**What to produce**
From the first record to the last, write each one out again exactly.

===== Entries shown =====

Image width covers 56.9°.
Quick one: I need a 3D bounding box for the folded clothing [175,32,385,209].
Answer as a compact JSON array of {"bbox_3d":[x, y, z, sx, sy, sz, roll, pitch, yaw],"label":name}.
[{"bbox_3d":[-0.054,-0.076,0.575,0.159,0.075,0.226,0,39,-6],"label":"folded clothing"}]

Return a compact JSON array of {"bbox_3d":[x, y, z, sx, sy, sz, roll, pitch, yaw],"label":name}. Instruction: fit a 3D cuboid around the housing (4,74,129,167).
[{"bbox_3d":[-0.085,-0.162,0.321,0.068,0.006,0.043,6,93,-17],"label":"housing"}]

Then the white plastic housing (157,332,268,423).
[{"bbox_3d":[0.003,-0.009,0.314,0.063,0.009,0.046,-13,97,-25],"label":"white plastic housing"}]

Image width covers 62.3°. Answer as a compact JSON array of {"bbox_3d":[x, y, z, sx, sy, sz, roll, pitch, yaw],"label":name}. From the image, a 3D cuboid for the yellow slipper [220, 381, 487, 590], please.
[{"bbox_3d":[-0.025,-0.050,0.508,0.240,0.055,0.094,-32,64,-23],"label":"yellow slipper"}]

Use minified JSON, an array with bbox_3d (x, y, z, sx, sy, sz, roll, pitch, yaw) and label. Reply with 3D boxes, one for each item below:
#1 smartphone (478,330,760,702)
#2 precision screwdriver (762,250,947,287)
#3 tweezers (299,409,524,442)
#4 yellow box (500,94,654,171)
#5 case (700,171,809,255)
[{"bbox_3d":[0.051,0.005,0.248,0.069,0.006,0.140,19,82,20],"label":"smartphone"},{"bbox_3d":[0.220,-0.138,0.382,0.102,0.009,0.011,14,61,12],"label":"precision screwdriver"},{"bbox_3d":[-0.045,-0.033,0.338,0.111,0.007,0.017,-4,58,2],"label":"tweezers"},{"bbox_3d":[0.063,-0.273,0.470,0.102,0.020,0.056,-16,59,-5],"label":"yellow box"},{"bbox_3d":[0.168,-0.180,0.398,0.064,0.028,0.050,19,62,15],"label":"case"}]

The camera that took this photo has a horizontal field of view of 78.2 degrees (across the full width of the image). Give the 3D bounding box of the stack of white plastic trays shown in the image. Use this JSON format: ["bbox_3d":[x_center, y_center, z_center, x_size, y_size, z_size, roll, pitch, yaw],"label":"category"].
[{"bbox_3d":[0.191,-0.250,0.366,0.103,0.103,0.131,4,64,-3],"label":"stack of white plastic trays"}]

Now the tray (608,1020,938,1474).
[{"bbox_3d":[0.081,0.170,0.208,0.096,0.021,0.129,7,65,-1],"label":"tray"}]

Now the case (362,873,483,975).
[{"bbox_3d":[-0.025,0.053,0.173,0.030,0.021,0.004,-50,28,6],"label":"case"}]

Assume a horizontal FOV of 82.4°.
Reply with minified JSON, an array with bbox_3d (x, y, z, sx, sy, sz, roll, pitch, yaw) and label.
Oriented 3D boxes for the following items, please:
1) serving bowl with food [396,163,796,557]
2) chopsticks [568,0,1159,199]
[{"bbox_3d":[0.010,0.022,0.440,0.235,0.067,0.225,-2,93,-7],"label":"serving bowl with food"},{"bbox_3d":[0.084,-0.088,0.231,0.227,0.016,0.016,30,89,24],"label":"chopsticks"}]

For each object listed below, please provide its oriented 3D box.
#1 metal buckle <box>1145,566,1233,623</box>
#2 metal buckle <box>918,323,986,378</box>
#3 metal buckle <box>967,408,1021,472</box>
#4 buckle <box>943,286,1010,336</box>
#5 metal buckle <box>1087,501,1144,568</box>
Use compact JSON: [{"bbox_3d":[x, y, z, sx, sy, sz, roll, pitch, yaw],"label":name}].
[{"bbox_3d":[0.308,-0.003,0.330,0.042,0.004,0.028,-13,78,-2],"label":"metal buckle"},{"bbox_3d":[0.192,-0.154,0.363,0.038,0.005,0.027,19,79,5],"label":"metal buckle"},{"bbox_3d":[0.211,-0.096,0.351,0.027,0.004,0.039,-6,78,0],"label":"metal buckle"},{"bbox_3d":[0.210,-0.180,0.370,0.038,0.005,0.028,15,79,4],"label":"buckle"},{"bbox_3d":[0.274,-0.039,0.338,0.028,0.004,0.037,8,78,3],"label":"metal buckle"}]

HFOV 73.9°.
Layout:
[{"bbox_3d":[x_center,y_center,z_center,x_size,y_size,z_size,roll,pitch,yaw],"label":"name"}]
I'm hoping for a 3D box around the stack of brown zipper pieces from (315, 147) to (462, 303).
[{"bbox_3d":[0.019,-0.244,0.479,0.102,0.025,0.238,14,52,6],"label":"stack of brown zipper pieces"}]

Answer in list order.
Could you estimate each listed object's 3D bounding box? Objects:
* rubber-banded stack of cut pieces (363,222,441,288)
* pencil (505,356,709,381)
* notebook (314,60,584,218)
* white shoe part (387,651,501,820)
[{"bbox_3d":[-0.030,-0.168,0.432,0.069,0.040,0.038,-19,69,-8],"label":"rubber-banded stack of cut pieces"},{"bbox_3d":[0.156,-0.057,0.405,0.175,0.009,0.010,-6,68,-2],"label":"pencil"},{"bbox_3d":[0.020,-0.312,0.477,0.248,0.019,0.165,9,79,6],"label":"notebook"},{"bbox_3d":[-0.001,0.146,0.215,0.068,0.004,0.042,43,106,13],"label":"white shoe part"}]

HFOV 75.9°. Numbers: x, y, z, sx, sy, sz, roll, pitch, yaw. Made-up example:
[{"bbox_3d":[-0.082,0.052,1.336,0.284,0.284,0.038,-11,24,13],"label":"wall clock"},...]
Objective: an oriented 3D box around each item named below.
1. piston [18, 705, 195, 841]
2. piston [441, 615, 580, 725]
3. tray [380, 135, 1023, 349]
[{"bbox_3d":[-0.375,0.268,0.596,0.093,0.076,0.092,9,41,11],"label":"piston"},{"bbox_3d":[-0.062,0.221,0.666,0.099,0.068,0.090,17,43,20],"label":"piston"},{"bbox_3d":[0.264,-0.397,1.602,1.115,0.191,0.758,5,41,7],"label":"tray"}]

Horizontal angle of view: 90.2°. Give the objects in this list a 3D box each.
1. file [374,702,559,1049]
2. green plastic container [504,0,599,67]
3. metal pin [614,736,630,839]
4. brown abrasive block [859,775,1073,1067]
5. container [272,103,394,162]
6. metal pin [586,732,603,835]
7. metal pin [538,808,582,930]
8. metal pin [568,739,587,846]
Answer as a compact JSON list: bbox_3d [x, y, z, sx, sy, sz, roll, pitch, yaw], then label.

=====

**Answer area**
Image width covers 56.9°.
Quick one: I need a 3D bounding box for the folded clothing [175,32,385,209].
Answer as a compact JSON array of {"bbox_3d":[x, y, z, sx, sy, sz, roll, pitch, yaw],"label":name}.
[{"bbox_3d":[-0.054,-0.076,0.575,0.159,0.075,0.226,0,39,-6],"label":"folded clothing"}]

Return a compact JSON array of {"bbox_3d":[x, y, z, sx, sy, sz, roll, pitch, yaw],"label":name}. Instruction: fit a 3D cuboid around the housing (4,74,129,167).
[{"bbox_3d":[-0.085,-0.162,0.321,0.068,0.006,0.043,6,93,-17],"label":"housing"}]

Then the white plastic housing (157,332,268,423).
[{"bbox_3d":[0.003,-0.009,0.314,0.063,0.009,0.046,-13,97,-25],"label":"white plastic housing"}]

Image width covers 62.3°. Answer as a compact JSON array of {"bbox_3d":[x, y, z, sx, sy, sz, roll, pitch, yaw],"label":name}. From the image, a 3D cuboid for the yellow slipper [220, 381, 487, 590], please.
[{"bbox_3d":[-0.025,-0.050,0.508,0.240,0.055,0.094,-32,64,-23],"label":"yellow slipper"}]

Use minified JSON, an array with bbox_3d (x, y, z, sx, sy, sz, roll, pitch, yaw) and label. Reply with 3D boxes, one for each item below:
#1 smartphone (478,330,760,702)
#2 precision screwdriver (762,250,947,287)
#3 tweezers (299,409,524,442)
#4 yellow box (500,94,654,171)
#5 case (700,171,809,255)
[{"bbox_3d":[0.051,0.005,0.248,0.069,0.006,0.140,19,82,20],"label":"smartphone"},{"bbox_3d":[0.220,-0.138,0.382,0.102,0.009,0.011,14,61,12],"label":"precision screwdriver"},{"bbox_3d":[-0.045,-0.033,0.338,0.111,0.007,0.017,-4,58,2],"label":"tweezers"},{"bbox_3d":[0.063,-0.273,0.470,0.102,0.020,0.056,-16,59,-5],"label":"yellow box"},{"bbox_3d":[0.168,-0.180,0.398,0.064,0.028,0.050,19,62,15],"label":"case"}]

The camera that took this photo has a horizontal field of view of 78.2 degrees (across the full width of the image). Give the 3D bounding box of the stack of white plastic trays shown in the image. Use this JSON format: ["bbox_3d":[x_center, y_center, z_center, x_size, y_size, z_size, roll, pitch, yaw],"label":"category"].
[{"bbox_3d":[0.191,-0.250,0.366,0.103,0.103,0.131,4,64,-3],"label":"stack of white plastic trays"}]

Now the tray (608,1020,938,1474).
[{"bbox_3d":[0.081,0.170,0.208,0.096,0.021,0.129,7,65,-1],"label":"tray"}]

Now the case (362,873,483,975).
[{"bbox_3d":[-0.025,0.053,0.173,0.030,0.021,0.004,-50,28,6],"label":"case"}]

Assume a horizontal FOV of 82.4°.
Reply with minified JSON, an array with bbox_3d (x, y, z, sx, sy, sz, roll, pitch, yaw) and label.
Oriented 3D boxes for the following items, please:
1) serving bowl with food [396,163,796,557]
2) chopsticks [568,0,1159,199]
[{"bbox_3d":[0.010,0.022,0.440,0.235,0.067,0.225,-2,93,-7],"label":"serving bowl with food"},{"bbox_3d":[0.084,-0.088,0.231,0.227,0.016,0.016,30,89,24],"label":"chopsticks"}]

For each object listed below, please provide its oriented 3D box.
#1 metal buckle <box>1145,566,1233,623</box>
#2 metal buckle <box>918,323,986,378</box>
#3 metal buckle <box>967,408,1021,472</box>
#4 buckle <box>943,286,1010,336</box>
#5 metal buckle <box>1087,501,1144,568</box>
Use compact JSON: [{"bbox_3d":[x, y, z, sx, sy, sz, roll, pitch, yaw],"label":name}].
[{"bbox_3d":[0.308,-0.003,0.330,0.042,0.004,0.028,-13,78,-2],"label":"metal buckle"},{"bbox_3d":[0.192,-0.154,0.363,0.038,0.005,0.027,19,79,5],"label":"metal buckle"},{"bbox_3d":[0.211,-0.096,0.351,0.027,0.004,0.039,-6,78,0],"label":"metal buckle"},{"bbox_3d":[0.210,-0.180,0.370,0.038,0.005,0.028,15,79,4],"label":"buckle"},{"bbox_3d":[0.274,-0.039,0.338,0.028,0.004,0.037,8,78,3],"label":"metal buckle"}]

HFOV 73.9°.
Layout:
[{"bbox_3d":[x_center,y_center,z_center,x_size,y_size,z_size,roll,pitch,yaw],"label":"name"}]
I'm hoping for a 3D box around the stack of brown zipper pieces from (315, 147) to (462, 303).
[{"bbox_3d":[0.019,-0.244,0.479,0.102,0.025,0.238,14,52,6],"label":"stack of brown zipper pieces"}]

Answer in list order.
Could you estimate each listed object's 3D bounding box? Objects:
* rubber-banded stack of cut pieces (363,222,441,288)
* pencil (505,356,709,381)
* notebook (314,60,584,218)
* white shoe part (387,651,501,820)
[{"bbox_3d":[-0.030,-0.168,0.432,0.069,0.040,0.038,-19,69,-8],"label":"rubber-banded stack of cut pieces"},{"bbox_3d":[0.156,-0.057,0.405,0.175,0.009,0.010,-6,68,-2],"label":"pencil"},{"bbox_3d":[0.020,-0.312,0.477,0.248,0.019,0.165,9,79,6],"label":"notebook"},{"bbox_3d":[-0.001,0.146,0.215,0.068,0.004,0.042,43,106,13],"label":"white shoe part"}]

HFOV 75.9°. Numbers: x, y, z, sx, sy, sz, roll, pitch, yaw. Made-up example:
[{"bbox_3d":[-0.082,0.052,1.336,0.284,0.284,0.038,-11,24,13],"label":"wall clock"},...]
Objective: an oriented 3D box around each item named below.
1. piston [18, 705, 195, 841]
2. piston [441, 615, 580, 725]
3. tray [380, 135, 1023, 349]
[{"bbox_3d":[-0.375,0.268,0.596,0.093,0.076,0.092,9,41,11],"label":"piston"},{"bbox_3d":[-0.062,0.221,0.666,0.099,0.068,0.090,17,43,20],"label":"piston"},{"bbox_3d":[0.264,-0.397,1.602,1.115,0.191,0.758,5,41,7],"label":"tray"}]

Horizontal angle of view: 90.2°. Give the objects in this list a 3D box each.
1. file [374,702,559,1049]
2. green plastic container [504,0,599,67]
3. metal pin [614,736,630,839]
4. brown abrasive block [859,775,1073,1067]
5. container [272,103,394,162]
6. metal pin [586,732,603,835]
7. metal pin [538,808,582,930]
8. metal pin [568,739,587,846]
Answer as a compact JSON list: bbox_3d [x, y, z, sx, sy, sz, roll, pitch, yaw], then label.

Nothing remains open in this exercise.